◆ **Task**:
Retype the records from their first line through the line containing "Гавриловский муниципальный округ", with both of those lines included.

—————

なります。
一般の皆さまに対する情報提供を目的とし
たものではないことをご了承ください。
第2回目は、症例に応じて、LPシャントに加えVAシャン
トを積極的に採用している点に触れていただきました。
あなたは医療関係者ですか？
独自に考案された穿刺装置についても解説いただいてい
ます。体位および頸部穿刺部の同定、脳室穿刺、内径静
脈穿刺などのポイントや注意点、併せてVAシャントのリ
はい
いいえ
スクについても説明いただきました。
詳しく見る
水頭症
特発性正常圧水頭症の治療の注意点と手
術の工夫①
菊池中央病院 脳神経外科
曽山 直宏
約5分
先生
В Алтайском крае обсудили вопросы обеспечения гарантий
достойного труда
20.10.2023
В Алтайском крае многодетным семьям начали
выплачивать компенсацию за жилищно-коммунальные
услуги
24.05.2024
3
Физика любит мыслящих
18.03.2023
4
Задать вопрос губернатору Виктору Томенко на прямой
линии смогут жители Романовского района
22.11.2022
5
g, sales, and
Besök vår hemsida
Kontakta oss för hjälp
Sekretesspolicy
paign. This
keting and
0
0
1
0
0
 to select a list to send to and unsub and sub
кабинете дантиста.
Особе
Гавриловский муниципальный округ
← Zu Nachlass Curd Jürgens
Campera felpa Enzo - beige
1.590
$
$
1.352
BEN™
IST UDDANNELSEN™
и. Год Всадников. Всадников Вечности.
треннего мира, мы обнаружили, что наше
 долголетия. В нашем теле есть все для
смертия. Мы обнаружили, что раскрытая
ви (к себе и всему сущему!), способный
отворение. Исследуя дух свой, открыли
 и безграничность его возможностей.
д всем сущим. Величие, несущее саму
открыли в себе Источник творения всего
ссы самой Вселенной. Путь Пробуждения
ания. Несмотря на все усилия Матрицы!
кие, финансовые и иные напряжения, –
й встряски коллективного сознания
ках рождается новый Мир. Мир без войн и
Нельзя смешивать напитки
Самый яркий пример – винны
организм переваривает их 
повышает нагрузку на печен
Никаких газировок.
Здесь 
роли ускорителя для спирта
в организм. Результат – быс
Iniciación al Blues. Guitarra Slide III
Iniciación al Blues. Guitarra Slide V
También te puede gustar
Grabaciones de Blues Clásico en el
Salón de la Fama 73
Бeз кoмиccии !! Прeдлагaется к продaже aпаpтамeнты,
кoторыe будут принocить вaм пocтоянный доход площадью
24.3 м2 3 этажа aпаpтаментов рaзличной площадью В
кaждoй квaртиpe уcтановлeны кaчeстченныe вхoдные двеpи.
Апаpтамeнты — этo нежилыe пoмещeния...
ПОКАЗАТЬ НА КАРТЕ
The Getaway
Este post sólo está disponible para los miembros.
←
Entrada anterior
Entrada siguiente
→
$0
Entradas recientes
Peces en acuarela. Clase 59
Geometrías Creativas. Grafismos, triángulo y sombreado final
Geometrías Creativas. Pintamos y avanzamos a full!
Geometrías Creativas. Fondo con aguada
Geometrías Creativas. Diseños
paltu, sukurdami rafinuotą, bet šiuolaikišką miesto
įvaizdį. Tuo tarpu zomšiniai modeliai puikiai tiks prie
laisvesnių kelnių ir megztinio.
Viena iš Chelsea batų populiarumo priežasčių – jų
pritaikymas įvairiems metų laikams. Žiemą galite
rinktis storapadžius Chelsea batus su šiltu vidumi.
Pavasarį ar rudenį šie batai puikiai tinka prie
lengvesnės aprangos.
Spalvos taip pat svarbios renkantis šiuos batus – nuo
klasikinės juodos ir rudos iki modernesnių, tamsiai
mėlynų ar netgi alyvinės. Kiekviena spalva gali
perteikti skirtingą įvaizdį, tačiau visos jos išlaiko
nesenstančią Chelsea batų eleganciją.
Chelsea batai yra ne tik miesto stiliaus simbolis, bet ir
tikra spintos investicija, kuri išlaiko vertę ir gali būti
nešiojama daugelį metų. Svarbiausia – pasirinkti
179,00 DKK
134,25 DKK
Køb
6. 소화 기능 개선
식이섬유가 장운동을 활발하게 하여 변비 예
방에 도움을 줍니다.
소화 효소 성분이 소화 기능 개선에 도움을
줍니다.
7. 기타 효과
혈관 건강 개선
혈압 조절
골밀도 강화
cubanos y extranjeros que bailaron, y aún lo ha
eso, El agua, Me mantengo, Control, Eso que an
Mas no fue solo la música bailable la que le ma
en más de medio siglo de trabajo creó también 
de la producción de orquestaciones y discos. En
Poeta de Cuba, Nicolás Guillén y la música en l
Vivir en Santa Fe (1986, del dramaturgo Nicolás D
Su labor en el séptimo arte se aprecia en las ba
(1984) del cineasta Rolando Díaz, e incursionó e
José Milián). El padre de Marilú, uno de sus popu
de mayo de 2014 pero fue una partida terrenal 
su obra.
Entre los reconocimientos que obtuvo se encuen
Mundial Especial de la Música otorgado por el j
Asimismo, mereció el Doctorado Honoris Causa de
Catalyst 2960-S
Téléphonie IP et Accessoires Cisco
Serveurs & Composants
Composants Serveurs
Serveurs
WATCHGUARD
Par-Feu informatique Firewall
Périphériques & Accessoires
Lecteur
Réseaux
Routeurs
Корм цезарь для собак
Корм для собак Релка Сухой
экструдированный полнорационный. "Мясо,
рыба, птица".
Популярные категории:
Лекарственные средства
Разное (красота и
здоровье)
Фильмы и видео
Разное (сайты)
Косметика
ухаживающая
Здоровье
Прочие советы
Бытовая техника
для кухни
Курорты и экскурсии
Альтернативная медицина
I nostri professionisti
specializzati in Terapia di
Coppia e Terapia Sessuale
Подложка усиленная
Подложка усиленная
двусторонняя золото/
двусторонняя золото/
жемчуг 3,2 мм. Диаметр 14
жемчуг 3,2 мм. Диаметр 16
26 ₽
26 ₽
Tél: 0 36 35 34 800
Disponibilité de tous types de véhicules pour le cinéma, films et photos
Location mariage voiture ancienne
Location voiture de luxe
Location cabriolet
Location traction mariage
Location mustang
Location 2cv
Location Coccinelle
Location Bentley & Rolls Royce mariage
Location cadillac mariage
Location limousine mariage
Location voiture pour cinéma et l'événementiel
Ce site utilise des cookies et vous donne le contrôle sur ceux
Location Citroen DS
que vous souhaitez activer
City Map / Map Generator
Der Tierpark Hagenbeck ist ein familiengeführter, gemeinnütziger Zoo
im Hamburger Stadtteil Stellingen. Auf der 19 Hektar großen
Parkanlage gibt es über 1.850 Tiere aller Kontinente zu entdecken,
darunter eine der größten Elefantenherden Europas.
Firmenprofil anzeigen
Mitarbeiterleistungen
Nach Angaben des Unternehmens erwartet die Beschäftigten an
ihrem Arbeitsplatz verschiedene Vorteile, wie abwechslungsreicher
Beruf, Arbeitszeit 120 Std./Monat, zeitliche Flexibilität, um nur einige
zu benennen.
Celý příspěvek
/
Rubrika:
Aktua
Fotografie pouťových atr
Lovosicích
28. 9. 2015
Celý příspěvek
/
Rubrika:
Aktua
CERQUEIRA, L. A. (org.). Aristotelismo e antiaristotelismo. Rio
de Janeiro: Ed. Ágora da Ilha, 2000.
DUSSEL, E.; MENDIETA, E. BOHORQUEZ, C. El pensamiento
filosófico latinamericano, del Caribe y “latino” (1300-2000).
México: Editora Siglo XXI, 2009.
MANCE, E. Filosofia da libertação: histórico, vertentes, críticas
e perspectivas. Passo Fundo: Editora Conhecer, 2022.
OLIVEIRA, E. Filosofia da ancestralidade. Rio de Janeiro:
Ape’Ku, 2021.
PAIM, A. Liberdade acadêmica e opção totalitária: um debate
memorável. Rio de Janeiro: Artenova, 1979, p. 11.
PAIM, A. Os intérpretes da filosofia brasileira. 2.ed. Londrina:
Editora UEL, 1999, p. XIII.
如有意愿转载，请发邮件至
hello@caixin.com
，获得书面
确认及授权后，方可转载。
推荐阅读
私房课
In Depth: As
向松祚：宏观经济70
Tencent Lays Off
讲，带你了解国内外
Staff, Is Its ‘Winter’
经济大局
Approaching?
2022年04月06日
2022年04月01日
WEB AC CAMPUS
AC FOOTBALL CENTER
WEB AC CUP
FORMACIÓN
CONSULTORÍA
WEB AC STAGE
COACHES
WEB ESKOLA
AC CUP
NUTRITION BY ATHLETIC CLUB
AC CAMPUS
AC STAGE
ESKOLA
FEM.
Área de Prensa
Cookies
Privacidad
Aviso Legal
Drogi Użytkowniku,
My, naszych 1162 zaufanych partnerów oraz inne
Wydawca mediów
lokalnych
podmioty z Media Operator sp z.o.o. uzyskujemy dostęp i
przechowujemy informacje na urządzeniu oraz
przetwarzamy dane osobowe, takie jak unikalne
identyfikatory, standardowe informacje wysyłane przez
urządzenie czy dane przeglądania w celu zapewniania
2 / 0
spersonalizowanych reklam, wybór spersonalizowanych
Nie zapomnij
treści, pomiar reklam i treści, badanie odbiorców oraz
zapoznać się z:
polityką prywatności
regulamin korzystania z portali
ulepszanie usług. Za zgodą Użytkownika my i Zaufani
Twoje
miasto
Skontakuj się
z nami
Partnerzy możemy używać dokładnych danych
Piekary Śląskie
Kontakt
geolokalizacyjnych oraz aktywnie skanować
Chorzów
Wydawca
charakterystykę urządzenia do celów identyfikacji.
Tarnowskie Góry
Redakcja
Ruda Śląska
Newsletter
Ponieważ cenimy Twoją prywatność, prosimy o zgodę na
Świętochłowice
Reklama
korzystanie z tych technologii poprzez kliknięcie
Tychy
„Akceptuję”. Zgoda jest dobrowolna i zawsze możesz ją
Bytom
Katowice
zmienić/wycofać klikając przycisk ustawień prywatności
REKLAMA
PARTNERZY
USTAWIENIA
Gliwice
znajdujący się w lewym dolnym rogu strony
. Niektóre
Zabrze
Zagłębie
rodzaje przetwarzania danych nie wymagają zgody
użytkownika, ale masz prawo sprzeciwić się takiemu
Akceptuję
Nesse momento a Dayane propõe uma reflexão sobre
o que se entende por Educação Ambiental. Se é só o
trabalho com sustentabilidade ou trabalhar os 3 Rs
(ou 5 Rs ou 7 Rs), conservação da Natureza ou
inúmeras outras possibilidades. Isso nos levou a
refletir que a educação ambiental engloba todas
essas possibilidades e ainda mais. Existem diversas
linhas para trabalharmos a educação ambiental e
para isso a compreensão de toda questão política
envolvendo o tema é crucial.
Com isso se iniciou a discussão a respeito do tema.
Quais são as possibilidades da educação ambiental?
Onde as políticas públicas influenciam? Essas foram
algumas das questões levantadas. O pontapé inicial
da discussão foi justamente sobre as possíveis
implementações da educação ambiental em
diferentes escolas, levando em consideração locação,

—————

◆ **Task result**:
なります。
一般の皆さまに対する情報提供を目的とし
たものではないことをご了承ください。
第2回目は、症例に応じて、LPシャントに加えVAシャン
トを積極的に採用している点に触れていただきました。
あなたは医療関係者ですか？
独自に考案された穿刺装置についても解説いただいてい
ます。体位および頸部穿刺部の同定、脳室穿刺、内径静
脈穿刺などのポイントや注意点、併せてVAシャントのリ
はい
いいえ
スクについても説明いただきました。
詳しく見る
水頭症
特発性正常圧水頭症の治療の注意点と手
術の工夫①
菊池中央病院 脳神経外科
曽山 直宏
約5分
先生
В Алтайском крае обсудили вопросы обеспечения гарантий
достойного труда
20.10.2023
В Алтайском крае многодетным семьям начали
выплачивать компенсацию за жилищно-коммунальные
услуги
24.05.2024
3
Физика любит мыслящих
18.03.2023
4
Задать вопрос губернатору Виктору Томенко на прямой
линии смогут жители Романовского района
22.11.2022
5
g, sales, and
Besök vår hemsida
Kontakta oss för hjälp
Sekretesspolicy
paign. This
keting and
0
0
1
0
0
 to select a list to send to and unsub and sub
кабинете дантиста.
Особе
Гавриловский муниципальный округ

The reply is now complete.